Sunday, August 21, 2005

Tennis Canada Own Goal

For around ten years, likely more, I have been buying tickets to the Friday afternoon session of what is now the Rogers Cup, the annual professional tennis tournament held in Toronto, in alternate years a men's or women's tournament. This session is attractive as the quarter-finals narrow the field somewhat so one has a reasonable expectation of quality, if not of even play; and I do not see the point of later rounds, each of which features at most one singles match. Each year, I buy my tickets for next year at this year's tournament.
Some years it rains and no matches are played; the rain policy (or at least practice) has been to credit this year's purchase to a purchase next year and in those cases, I have always simply applied the credit to the same session in the following year, and there have been such cases.
This year Tennis Canada sent me, with my tickets, a change in the terms of conditions. (I am not complaining about this, however arbitrary it sounds - I expect if I go look at the terms and conditions of my original purchase, it allowed them to change the terms and conditions at their pleasure.) The new T&C say that if I want a refund from a rainout the credit must be applied to a session IN THE SAME TOURNAMENT (i.e. the same year!)
Well, I have NO interest in any following session in the same year (as explained above - and there are other issues - e.g. this year I had other commitments competing with all following sessions). So the value of the tickets to me has dropped catastrophically. A rain problem means they become valueless, rather than essentially having roughly the same value in the following year, which is not too bad a discount.
Those who know Toronto's weather last week know it is a miracle that two and a half matches were completed in the Friday afternoon session this year - we had the largest rainstorms in years starting at around 3 pm.
So how does this affect my future behaviour? Well, I am no longer prepared to carry the risk of buying tickets in advance, as they can lose all their value simply because of some bad weather (such as we have experienced in the ten years of attendance). So that habit is gone. In fact already this year for the first time in years I did not visit the advance ticket office to get next year's tickets.
But there is more to this. I and those I go with have their own schedules and have to go out of their way to clear the time from their jobs to attend the Friday afternoon session.
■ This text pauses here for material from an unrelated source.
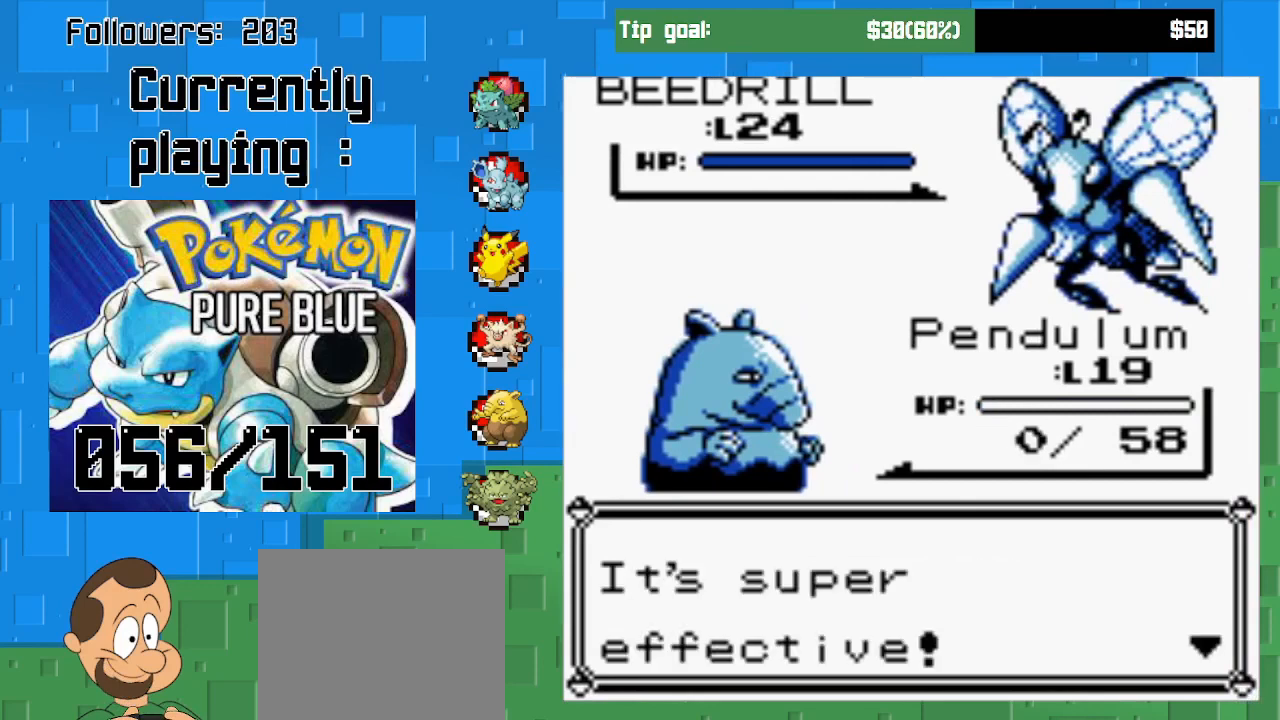
{"buttons": [], "left_stick": "center", "right_stick": "center", "events": [[100, "CIRCLE", "down"], [300, "CIRCLE", "up"]]}
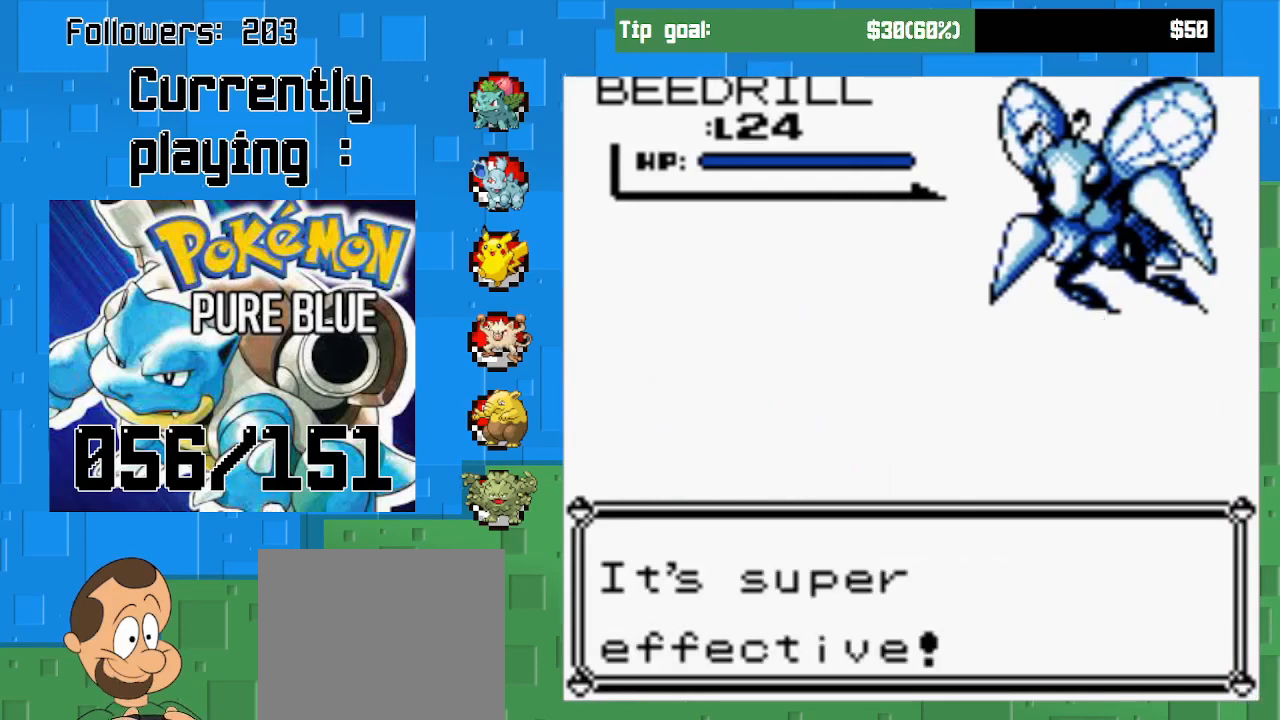
{"buttons": [], "left_stick": "center", "right_stick": "center", "events": []}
Now that Tennis Canada has made it foolish to buy the tickets until right before the session starts (because rain can make them worthless) how likely is it that we will be willing to go through the trouble to clear our schedules for it? I suspect this year was my last visit to the tournament. Too bad - I have always enjoyed it - it has been a highlight of my planned vacation days each year.
One small point - the Friday afternoon session that I did thoroughly enjoy this year was very sparsely attended. I expect it to be more sparsely attended next year.
And the great thing for me is that other vacation plans for future years should find me close to the French Open early rounds each year so maybe there are substitutes.

UPDATE (2005/09/20) : I am surprised and impressed. I love a serious commitment to customer satisfaction.